Fine particle pollution has been strongly linked with premature death, heart attacks, strokes and heart failure. In October last year, the WHO declared that it caused lung cancer.
The US embassy in Beijing posts on Twitter the readings of its air monitor, helping to spur wide awareness of the problem. The readings have more than 35,000 followers. The US does not release similar readings from its New Delhi embassy, saying the Indian government releases its own figures.

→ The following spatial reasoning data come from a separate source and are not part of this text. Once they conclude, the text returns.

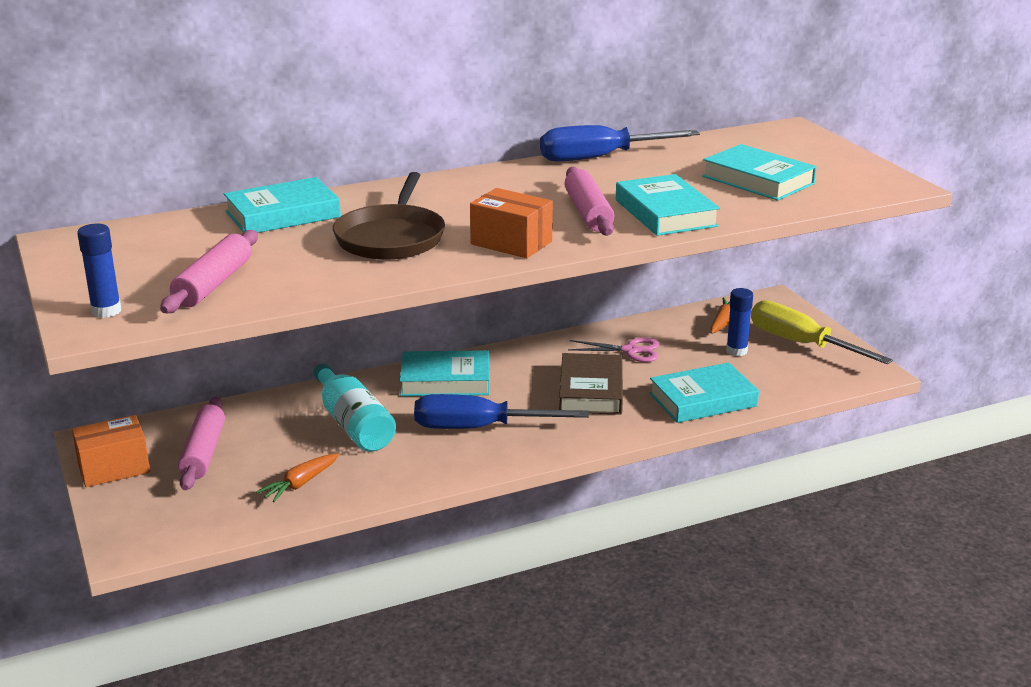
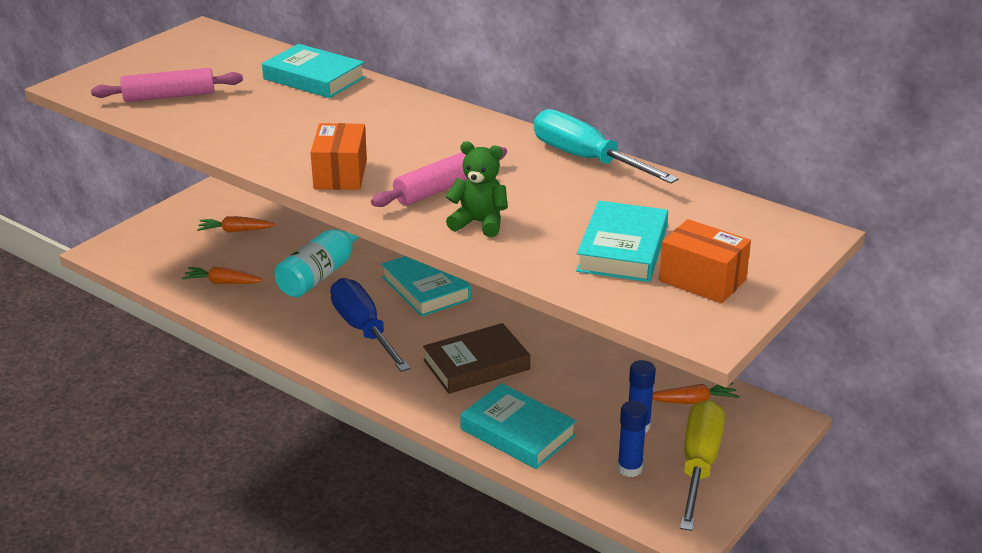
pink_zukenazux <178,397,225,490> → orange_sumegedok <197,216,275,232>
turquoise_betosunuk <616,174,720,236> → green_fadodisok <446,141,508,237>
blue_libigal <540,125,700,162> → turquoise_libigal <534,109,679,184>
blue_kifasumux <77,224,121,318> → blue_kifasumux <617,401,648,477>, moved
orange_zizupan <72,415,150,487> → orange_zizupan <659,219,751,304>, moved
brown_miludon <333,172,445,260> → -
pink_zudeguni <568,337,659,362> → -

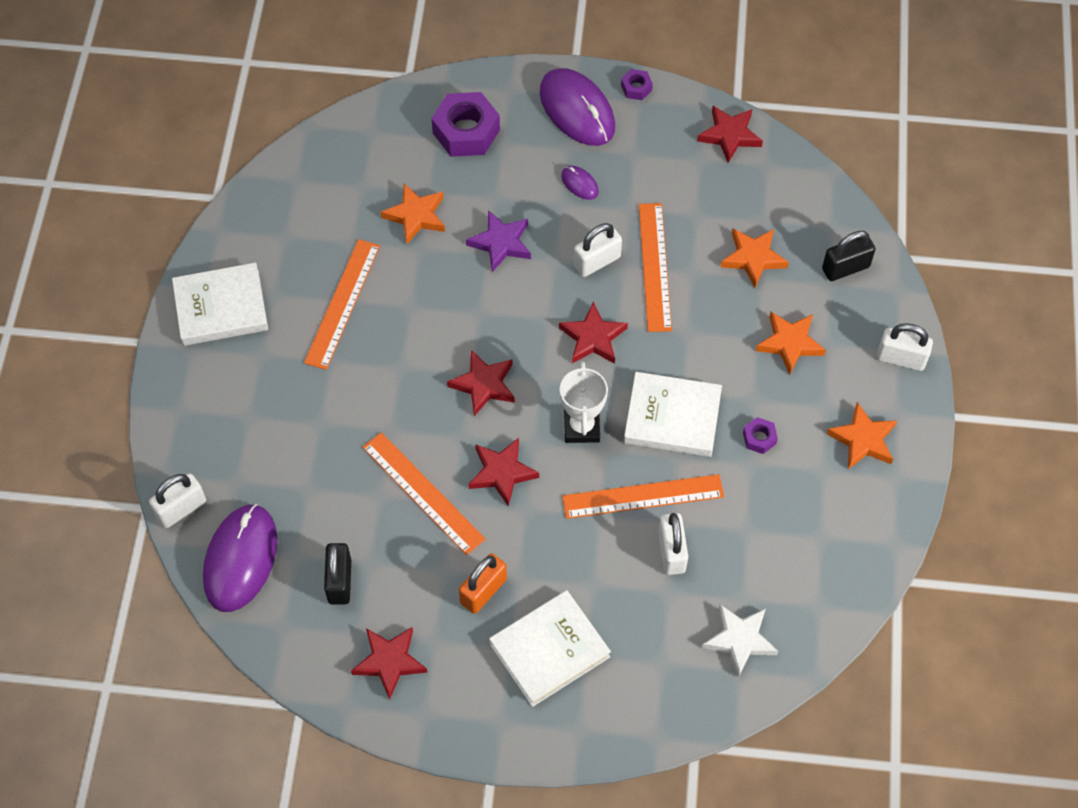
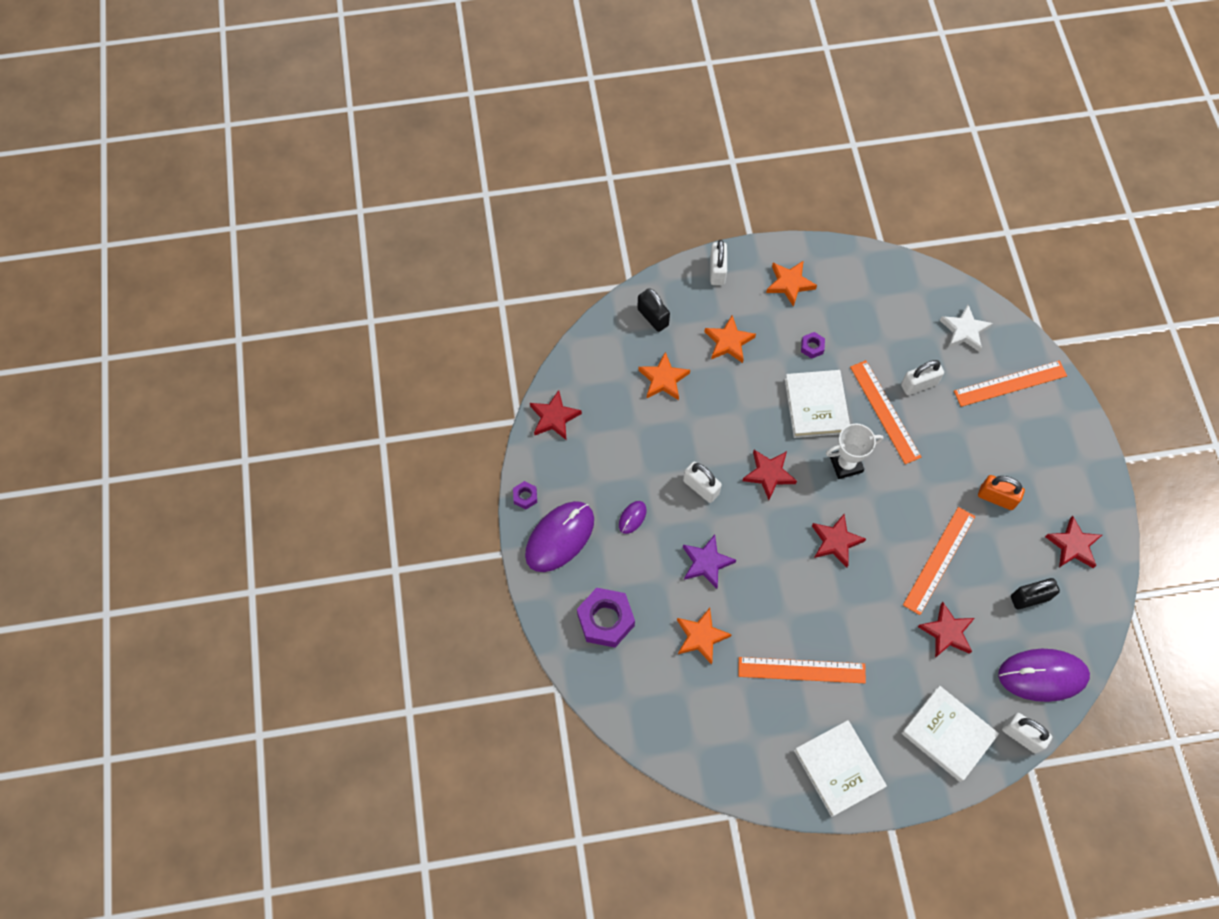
white_betosunuk <489,590,611,707> → white_betosunuk <901,686,999,782>, moved
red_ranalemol <468,438,539,506> → red_ranalemol <918,602,975,658>, moved
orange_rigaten <639,203,672,332> → orange_rigaten <954,361,1067,407>, moved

In China, concerns about air quality have transfixed many urban residents and some government officials say curbing pollution is a priority. However, in India, New Delhi’s newly elected regional government did not mention air pollution among its 18 priorities and India’s environment minister quit last month amid widespread criticism that she was delaying crucial industrial projects. Her replacement, the government’s petroleum minister, almost immediately approved several projects that could add considerably to pollution.
Both India and China resisted pollution limits in global climate talks in Warsaw in November last year.
Frank Hammes, chief executive of IQAir, a Swiss-based maker of air filters, said his company’s sales were hundreds of times higher in China than in India.
“In China, people are extremely concerned about the air, especially around small children,” Hammes said. “Why there’s not the same concern in India is puzzling.”
In multiple interviews, New Delhiites expressed a mixture of unawareness and despair about the city’s pollution levels.
“I don’t think pollution is a major concern for [New] Delhi,” said Akanksha Singh, a 20-year-old engineering student who lives on the city’s outskirts in Ghaziabad, adding that he felt that New Delhi’s pollution problems were not nearly as bad as those of surrounding towns.
In 1998, India’s Supreme Court ordered that New Delhi’s taxis, three-wheelers and buses be converted to compressed natural gas, but the resulting improvements in air quality were short-lived as cars have flooded the roads. In the 1970s, New Delhi had about 800,000 vehicles — now it has 7.5 million, with 1,400 more added daily.
“Now the air is far worse than it ever was,” Center for Science and Environment executive director Anumita Roy Chowdhury said.
Indians’ relatively poor lung function has long been recognized, but researchers assumed for years that the difference was genetic.
Then a 2010 study found that the children of Indian immigrants who were born and raised in the US had far better lung function than those born and raised in India.
“It’s not genetics; it’s mostly the environment,” said MyLinh Duong, an assistant professor of respirology at McMaster University in Hamilton, Ontario.
In a study published in October last year, Duong compared lung tests taken in 38,517 healthy nonsmokers from 17 countries who were matched by height, age and sex. Indians’ lung function was by far the lowest among those tested.
All of this has led some wealthy Indians to consider leaving.
Annat Jain, a private equity investor who returned to India in 2001 after spending 12 years in the US, said his father had died last year of heart failure worsened by breathing problems. Now his four-year-old daughter must be given twice-daily breathing treatments.
“But whenever we leave the country, everyone goes back to breathing normally,” Jain said. “It’s something my wife and I talk about constantly.”